Uma observação interessante foi feita recentemente pela Organização Mundial de Saúde (OMS): países em desenvolvimento são responsáveis pela metade da frota em circulação, mas por 90% dos acidentes. Estatística muito reveladora, pois indica que países de Primeiro Mundo respondem por apenas 10% dos acidentes embora tenham metade da frota.
A ONU estabeleceu objetivos para a redução destes acidentes nesta década que vai até 2020: reduzir em 50% o número de casos letais em ruas e estradas. O governo brasileiro “fez de conta” ter se preocupado com o desafio prometendo maior rigor na legislação, obrigatoriedade de equipamentos de segurança e fiscalização. Mas os resultados foram pífios: ao contrário, desde 2010, o número de acidentes com vítimas fatais aumentou em 20%.
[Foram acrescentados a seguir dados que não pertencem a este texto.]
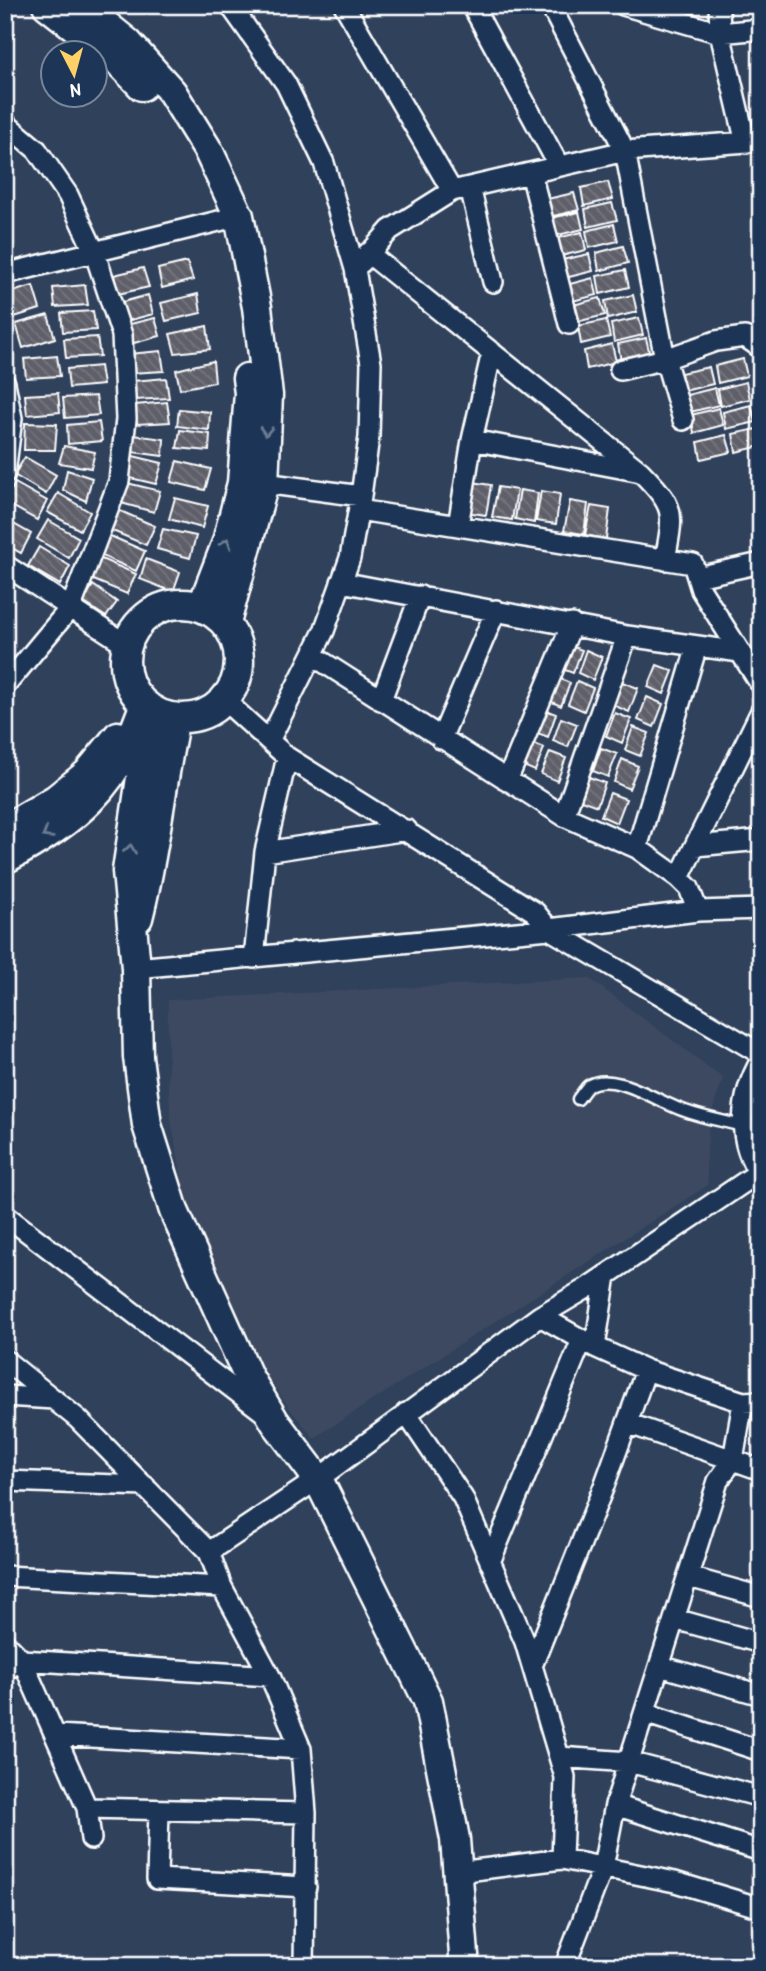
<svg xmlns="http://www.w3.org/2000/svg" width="766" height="1971" viewBox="0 0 766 1971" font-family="'Patrick Hand',sans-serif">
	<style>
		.built { fill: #3e4a60 }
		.building { fill: url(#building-back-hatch); stroke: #fff; stroke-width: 2 }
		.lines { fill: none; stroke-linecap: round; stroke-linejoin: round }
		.lane-casing { stroke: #fff; stroke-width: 15 }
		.street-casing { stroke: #fff; stroke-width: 24 }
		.secondary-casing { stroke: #fff; stroke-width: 33 }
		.lane { stroke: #1d3557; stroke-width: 10 }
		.street { stroke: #1d3557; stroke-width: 19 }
		.secondary { stroke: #1d3557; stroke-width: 28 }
		.oneway { stroke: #6c7c92 }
	</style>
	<defs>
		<pattern id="building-back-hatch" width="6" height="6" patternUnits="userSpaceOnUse" patternTransform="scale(1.75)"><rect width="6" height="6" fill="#5e5e69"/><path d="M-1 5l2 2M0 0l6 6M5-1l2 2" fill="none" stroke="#767680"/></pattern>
	</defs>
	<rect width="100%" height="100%" fill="#30415c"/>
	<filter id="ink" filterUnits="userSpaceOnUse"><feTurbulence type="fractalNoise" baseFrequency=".0143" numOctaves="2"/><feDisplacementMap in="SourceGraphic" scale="14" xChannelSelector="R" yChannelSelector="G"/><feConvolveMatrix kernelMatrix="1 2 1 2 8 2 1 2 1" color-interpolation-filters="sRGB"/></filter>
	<g filter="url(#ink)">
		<path class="built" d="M589 978 723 1078 709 1121 706 1164 708 1185 314 1438 289 1408 246 1343 198 1237 186 1199 171 1120 168 1080V1000Z"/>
		<path class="building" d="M608 182 613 199 584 206 581 188Z
			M574 193 579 210 549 217 547 199Z
			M612 203 617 220 588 227 585 209Z
			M579 212 583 229 554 236 551 218Z
			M614 224 618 241 589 248 586 231Z
			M582 232 586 250 557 257 554 239Z
			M623 246 628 263 599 271 596 253Z
			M589 254 593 271 565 278 562 260Z
			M187 262 193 280 162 288 158 269Z
			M143 268 149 287 118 294 114 275Z
			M625 270 629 287 600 294 597 276Z
			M593 278 597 295 568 302 566 285Z
			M85 285 88 305 55 307 53 288Z
			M33 286 40 309 8 319 5 294Z
			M198 294 201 313 166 321 161 303Z
			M148 295 153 314 123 322 119 303Z
			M633 295 637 312 608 319 605 301Z
			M600 298 605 315 576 322 573 305Z
			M93 311 96 330 63 332 61 313Z
			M48 315 55 338 23 348 16 324Z
			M155 318 160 336 130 344 126 325Z
			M639 318 643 335 614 342 611 324Z
			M606 320 610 337 581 344 578 326Z
			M207 326 210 349 175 353 170 334Z
			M97 337 100 356 66 358 64 339Z
			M646 338 650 355 621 362 618 344Z
			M612 344 616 362 587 369 584 351Z
			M161 351 164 371 130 373 129 354Z
			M57 356 60 376 26 378 24 359Z
			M743 359 747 376 718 383 715 366Z
			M213 361 215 382 180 389 176 370Z
			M100 366 103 385 69 388 67 369Z
			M709 367 713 384 684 391 681 373Z
			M166 378 169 398 135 400 133 381Z
			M746 382 750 399 721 406 718 389Z
			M715 388 719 405 690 412 687 395Z
			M58 393 60 412 27 415 25 395Z
			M96 396 99 415 65 418 63 398Z
			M167 402 170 422 137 424 135 405Z
			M751 405 756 422 726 429 723 412Z
			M719 408 723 425 694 433 691 415Z
			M179 409 210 412 209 430 177 426Z
			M99 422 102 441 68 444 67 425Z
			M25 423 57 424 55 450H24Z
			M761 428V446L736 452 733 434Z
			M180 430 210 434 209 451 177 448Z
			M134 435 164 439 163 456 132 452Z
			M726 435 731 452 701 459 698 442Z
			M64 446 95 452 91 468 59 463Z
			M129 455 162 463 156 484 122 476Z
			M25 457 56 475 46 494 14 475Z
			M177 461 211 469 205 490 171 482Z
			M67 470 92 478 86 501 63 490Z
			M472 482 491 485 486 515 466 512Z
			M15 483 47 501 37 520 5 502Z
			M127 483 160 491 154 512 121 503Z
			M498 487 517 490 512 520 492 517Z
			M520 490 538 493 534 523 515 519Z
			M541 491 560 494 556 524 536 521Z
			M58 493 90 512 80 530 47 512Z
			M175 498 208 506 202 528 169 519Z
			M570 501 588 504 584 534 564 531Z
			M591 506 610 509 606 539 585 535Z
			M118 510 155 526 146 545 110 530Z
			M5 519 31 534 21 553 5 544Z
			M48 520 79 538 69 558 37 539Z
			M163 529 196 536 190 558 157 549Z
			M108 535 145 551 136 571 100 555Z
			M39 547 70 566 60 585 28 566Z
			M99 558 136 574 127 594 91 579Z
			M146 559 180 572 173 592 140 579Z
			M93 585 117 602 106 617 83 602Z
			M566 644 582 650 573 673 557 667Z
			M586 650 602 657 593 680 578 673Z
			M657 665 673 671 664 694 648 687Z
			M554 676 570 683 561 706 545 699Z
			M577 681 593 688 584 711 568 704Z
			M622 682 638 688 629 712 613 705Z
			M647 697 663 704 654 727 638 720Z
			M540 708 556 714 548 737 532 731Z
			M615 713 631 719 622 743 606 736Z
			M561 718 577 724 568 747 553 741Z
			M633 727 649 733 640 756 625 750Z
			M528 742 544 748 535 771 519 764Z
			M601 748 617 754 608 777 593 771Z
			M550 752 566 758 557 781 541 774Z
			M622 759 638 766 629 789 614 782Z
			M589 777 605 783 597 806 581 800Z
			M610 793 626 799 617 823 601 816Z"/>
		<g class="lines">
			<defs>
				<path id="lane" d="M578 1099C581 1095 585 1089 588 1086 613 1069 661 1104 685 1111 704 1118 724 1121 743 1126"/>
				<path id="street" d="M230 5 286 84 324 163 355 269 371 363 369 437 361 496 350 558 324 631 269 741
					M344 5 452 191
					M472 5 559 166
					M550 5 625 151 665 359 683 420
					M623 5 720 33 746 143
					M719 5 720 33 761 29
					M5 123 37 150 68 195 94 251 122 335 126 419 119 481 71 607 5 686
					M531 173 569 324
					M470 187 493 282
					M368 253 641 472C676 508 674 511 665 560
					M361 263 390 230 452 191 625 151 761 141
					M5 274 239 216
					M620 370 665 359 716 341 745 337 761 348
					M5 383 12 418 5 473
					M472 440 492 352
					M264 483 361 496
					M359 510 693 564 701 590 761 685
					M458 526 472 440 636 471
					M5 565 127 645
					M697 577 761 563
					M341 582 627 636 740 652
					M312 655 564 816 637 848 679 878 689 888 698 911
					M381 700 420 596
					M225 701 287 757 535 912 549 929 761 1054
					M441 739 496 610
					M507 781 572 624
					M564 816 627 636
					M695 846 761 840
					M637 848 697 646
					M265 852 407 830
					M679 878 761 711
					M254 958 265 852 287 757
					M136 968 549 929 698 911 761 909
					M761 1060C740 1096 735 1140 761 1176
					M5 1215 266 1414
					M540 1316 595 1347 646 1370 743 1402 733 1460 761 1470
					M595 1347 606 1275
					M5 1360 78 1419 209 1552 222 1587 270 1676 301 1749 306 1813 304 1966
					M5 1396 54 1399
					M743 1402 761 1401
					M406 1413 463 1498 525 1642 565 1777 562 1859
					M5 1481 145 1486
					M209 1552 318 1479 540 1316 587 1288 758 1173
					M490 1562 582 1340
					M5 1576 222 1587
					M689 1577 761 1597
					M675 1619 761 1643
					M5 1643 22 1660 87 1808 306 1813
					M532 1666 604 1486 646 1370
					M660 1666 761 1695
					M5 1670 22 1660 270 1676
					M645 1713 761 1751
					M56 1735 301 1749
					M559 1757 629 1762 761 1797
					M615 1805 761 1851
					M87 1808 91 1839
					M159 1810 157 1879 306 1887
					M458 1872 562 1859 675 1882 761 1908
					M565 1966 603 1867 615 1805 718 1481 733 1460 627 1423"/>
				<path id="secondary" d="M47 5 116 59 142 86
					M81 5 128 43 172 92 209 152 239 216 257 307 268 395 264 483 226 623
					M125 661a57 57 0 1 1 114 0a57 57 0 1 1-114 0Z
					M202 607 227 542 242 483 249 393 247 378
					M158 713 142 771 127 871 136 968 138 1057 147 1125 174 1211 248 1376 275 1422 318 1479 428 1701 455 1839 464 1955 463 1966
					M5 829 56 799 87 774 118 736
					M5 859C74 822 115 789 141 714
					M138 918C155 852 161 785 175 718"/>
			</defs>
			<use href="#lane" class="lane-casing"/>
			<use href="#street" class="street-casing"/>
			<use href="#secondary" class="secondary-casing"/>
			<use href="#lane" class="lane"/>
			<use href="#street" class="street"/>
			<use href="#secondary" class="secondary"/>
		</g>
		<defs><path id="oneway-chevron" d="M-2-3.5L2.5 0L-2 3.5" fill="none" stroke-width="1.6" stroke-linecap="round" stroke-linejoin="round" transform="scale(1.75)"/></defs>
		<g class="oneway">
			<use href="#oneway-chevron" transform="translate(266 431) rotate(92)"/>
			<use href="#oneway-chevron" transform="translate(226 543) rotate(-72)"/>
			<use href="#oneway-chevron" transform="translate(47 834) rotate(148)"/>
			<use href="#oneway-chevron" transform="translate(130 849) rotate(-82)"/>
		</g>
	</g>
	<rect width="766" height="1971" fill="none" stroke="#1d3557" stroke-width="28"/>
	<rect x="14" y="14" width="738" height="1943" fill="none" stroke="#fff" stroke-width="2.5" filter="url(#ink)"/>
	<g transform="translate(74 74) rotate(174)"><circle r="33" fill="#1d3557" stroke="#77869a" stroke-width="2"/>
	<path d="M0-5L12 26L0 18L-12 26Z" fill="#ffd166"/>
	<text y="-10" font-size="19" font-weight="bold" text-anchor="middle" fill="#ffffff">N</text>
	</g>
</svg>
A “lei seca” é aplicada com rigor, mas apenas em algumas grandes cidades. Nossos automóveis já são equipados com airbags e freios ABS, mas ainda faltam dispositivos de segurança, muitos deles obrigatórios em outros países, como o simples Isofix (para bancos infantis) ou apoio de cabeça e cinto retrátil de três pontos no centro do banco traseiro, até os mais sofisticados controles eletrônicos de estabilidade e de tração.
Nossos parlamentares só aprovam leis que exigem equipamentos de segurança se pre$$ionados por lobistas de fábricas interessadas em aumentar o faturamento. Alguém tem a ilusão de que a legislação do airbag tenha sido iniciativa de algum parlamentar? E o surrealismo do banco para crianças: foi tornada obrigatória há vários anos, mas ainda não regulamentada para táxis, vans escolares (imaginem!) e ônibus.
Encontros, seminários e fóruns são organizados com frequência para discutir a segurança no trânsito. Pregam no deserto, pois o governo alega falta de recursos para as necessárias medidas preventivas e educativas. Entretanto, nem sempre uma ação voltada para preservar a vida exige verbas astronômicas. Por exemplo, a valorização da faixa do pedestre. Ou uma campanha pelo uso do cinto traseiro. “Pontos negros” com alto índice de acidentes já foram detectados em rodovias sem nenhuma operação específica para reduzi-los.
A inspeção veicular está prevista no Código de Trânsito Brasileiro desde 1997 mas não sai do papel sob as mais variadas alegações do governo federal. Outros países certamente se depararam no passado com dificuldades análogas, mas estabeleceram esta exigência e automóvel nenhum circula no Primeiro Mundo sem se submeter anualmente à vistoria.
No Brasil, centenas de milhares de sucatas sobre rodas circulam livremente provocando mortes, congestionamentos e poluição. Se não é o carro, são as crateras asfálticas. Ou o motorista que desrespeita sistematicamente todas as regras de boa convivência rodoviária. Explicada a diferença entre os índices de acidentes entre países de primeiro e terceiro mundo?
Prevenir e reduzir esta verdadeira tragédia rodoviária é dever de todos, motoristas, pedestres, empresas do setor — e autoridades de trânsito. Mas, por enquanto, a omissão do poder público é a grande responsável pela brutalidade e mortalidade do nosso trânsito.